SB86, Produced Water: This bill, sponsored by Sen. Antoinette Sedillo Lopez, would have prohibited use of freshwater in fracking and made spills of oil and gas waste liquids illegal. The bill was tabled by the Judiciary Committee, where opponents were allowed to comment, but supporters were not. The oil and gas industry showed its influence in the rejection of this bill, but it will be back. Special thanks to the Rio Grande Chapter’s Dale Doremus for her expertise in crafting this bill.

SB82, Radioactive Waste Review: This bill would have required to the state to review impacts of storing high-level nuclear waste in New Mexico. Thanks to Sen. Jeff Steinborn, who was willing to amend it to indicate that review did not indicate state acceptance of the radioactive waste. Thanks to Nuclear Storage Team chair John Buchser and to Pat Cardona for their advocacy. See Page 8 for the latest on Holtec.

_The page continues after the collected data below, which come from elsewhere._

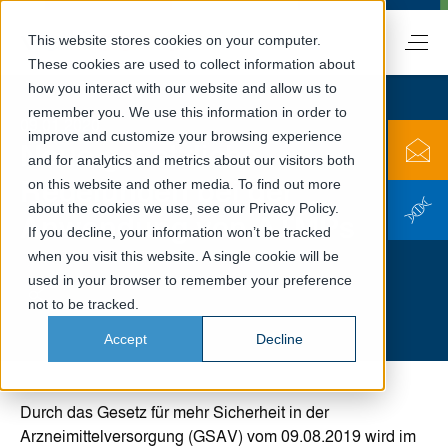
This website stores cookies on your computer.
DE
These cookies are used to collect information about
how you interact with our website and allow us to
remember you. We use this information in order to
09.01.2020
improve and customize your browsing experience
Neue gesetzliche
and for analytics and metrics about our visitors both
Regelungen bei der
on this website and other media. To find out more
about the cookies we use, see our Privacy Policy.
Anwendung von ATMPs
If you decline, your information won’t be tracked
when you visit this website. A single cookie will be
used in your browser to remember your preference
not to be tracked.
Accept
Decline
Durch das Gesetz für mehr Sicherheit in der
Arzneimittelversorgung (GSAV) vom 09.08.2019 wird im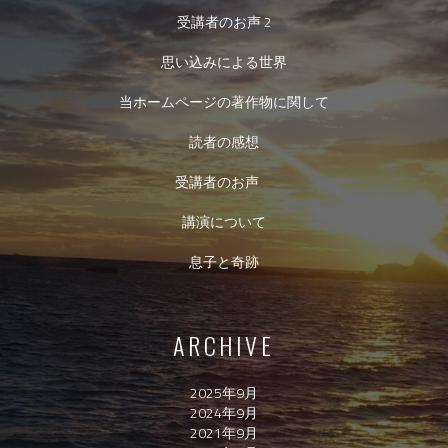
受講者のお声 2
思い込みによる世界
当ホームページの著作物に関して
読者の感想
受講者のお声
講演について
息子と奇跡
ARCHIVE
2025年9月
2024年9月
2021年9月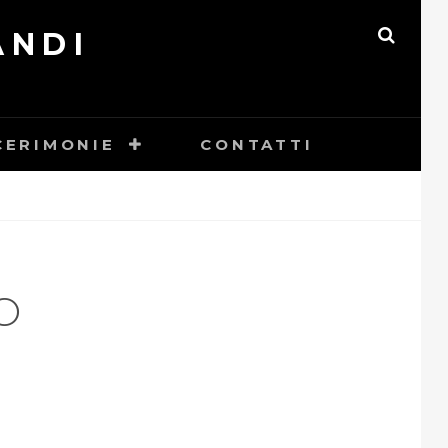
ANDI
SEAR
CERIMONIE
CONTATTI
O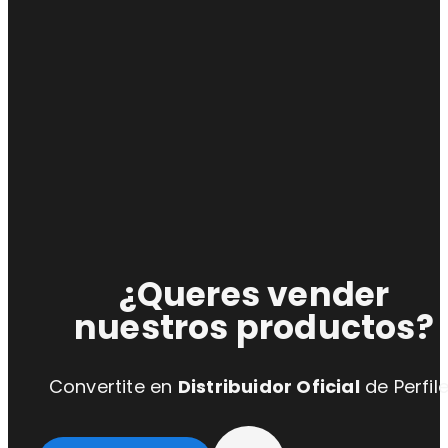
¿Queres vender
nuestros productos?
Convertite en
Distribuidor Oficial
de Perfil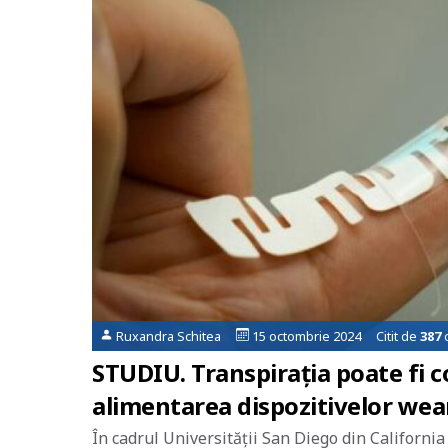
Ruxandra Schitea
15 octombrie 2024 Citit de
387
o
STUDIU. Transpirația poate fi c
alimentarea dispozitivelor wea
În cadrul Universității San Diego din Californi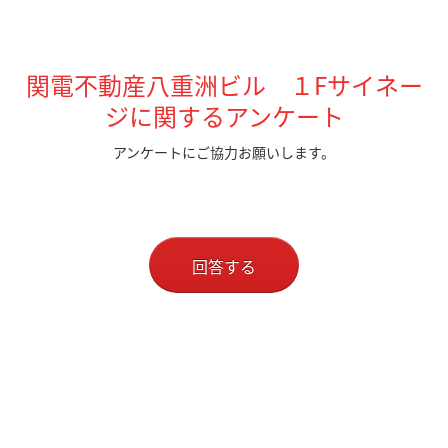
関電不動産八重洲ビル １Fサイネー
ジに関するアンケート
アンケートにご協力お願いします。
回答する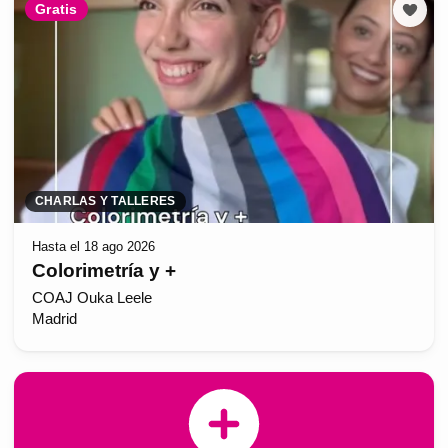
Gratis
CHARLAS Y TALLERES
Hasta el 18 ago 2026
Colorimetría y +
COAJ Ouka Leele
Madrid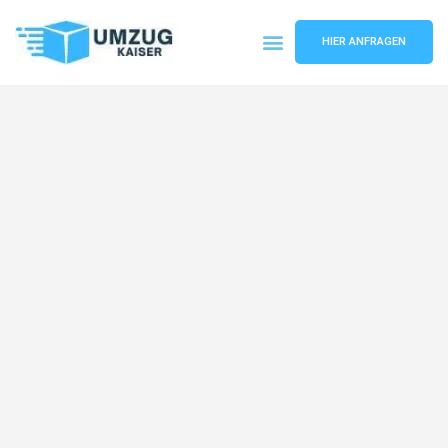
HIER ANFRAGEN
Umzugsunternehmen Bielefeld
Umzugsservice Bielefeld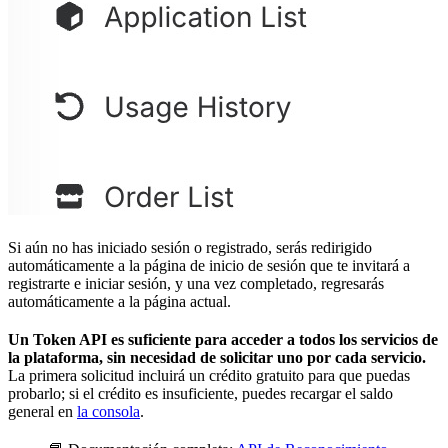
Si aún no has iniciado sesión o registrado, serás redirigido
automáticamente a la página de inicio de sesión que te invitará a
registrarte e iniciar sesión, y una vez completado, regresarás
automáticamente a la página actual.
Un Token API es suficiente para acceder a todos los servicios de
la plataforma, sin necesidad de solicitar uno por cada servicio.
La primera solicitud incluirá un crédito gratuito para que puedas
probarlo; si el crédito es insuficiente, puedes recargar el saldo
general en
la consola
.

SB11, Clean Fuels Act (Sen. Mimi Stewart): Would have created a program to reduce the carbon intensity of fuels.

HJR1, Green Amendment: Would have added environmental- and cultural-protection language to the state Constitution Bill of Rights, subject to a ballot resolution in the next general election.

SB149, Fracking Pause: Would have paused fracking on state lands to review environmental and fiscal impacts.

HB50, Private Right of Action: Would have allowed citizens to sue for enforcement of environmental laws.

SB114 (formerly HB74): Would have restored voting rights to those formerly incarcerated upon their release.

HB108, Solid Waste Fees: Would have improved the Environment Department’s ability to keep solid waste dumps safe.

SM12, Dairy Rule Effect on Groundwater Resources: Would have required key groundwater reporting on dairy impacts on groundwater.